--- SUPPLIED RECORDS ---
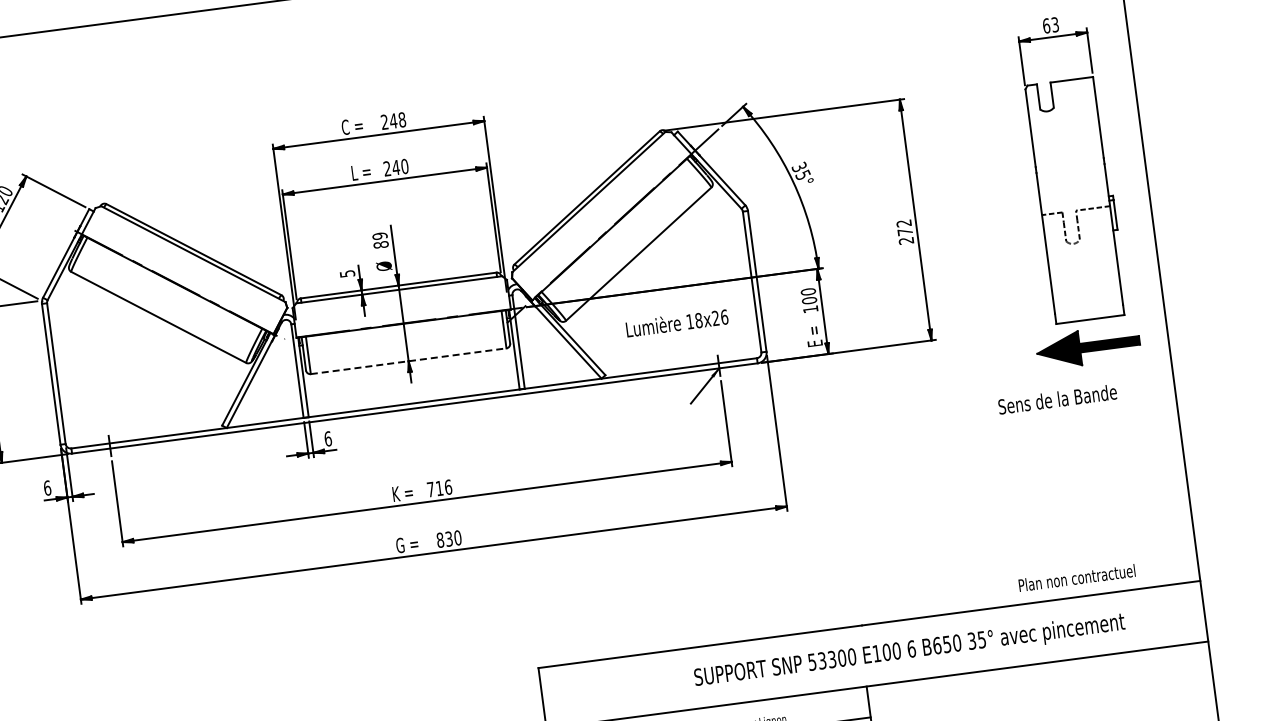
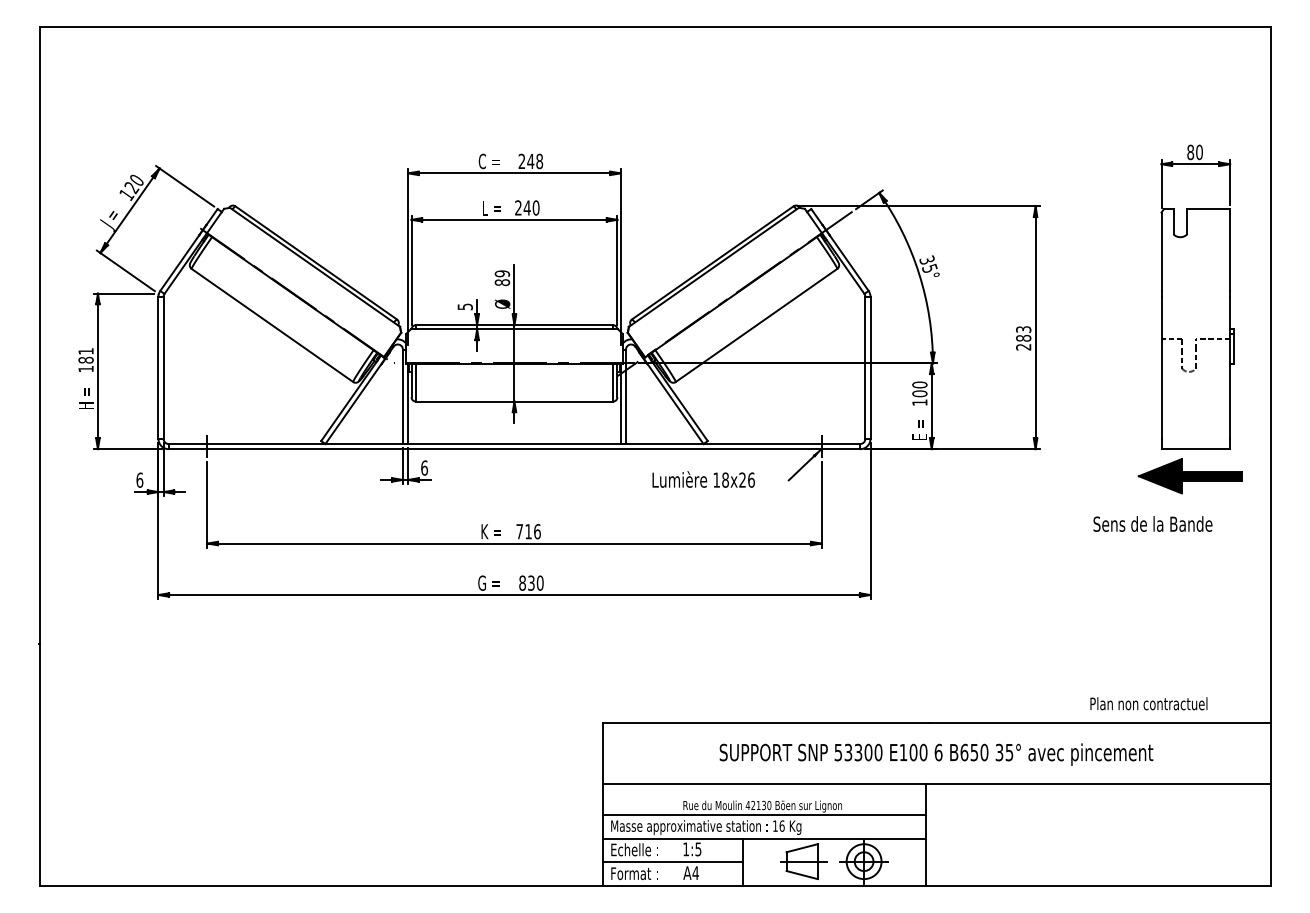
text: (1050, 25) -> (1194, 152), 63 -> 80
text: (904, 227) -> (1023, 333), 272 -> 283
text: (676, 322) -> (703, 479), moved
line: (408, 361) -> (514, 401), dashed -> solid
text: (909, 651) -> (936, 754), moved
---
**ACTIVITY**
Only the lines from the one containing "text: (676, 322) -> (703, 479), moved" through the end of the material should be reproduced, exactly, with both ends included.

**WRITTEN REPLY**
text: (676, 322) -> (703, 479), moved
line: (408, 361) -> (514, 401), dashed -> solid
text: (909, 651) -> (936, 754), moved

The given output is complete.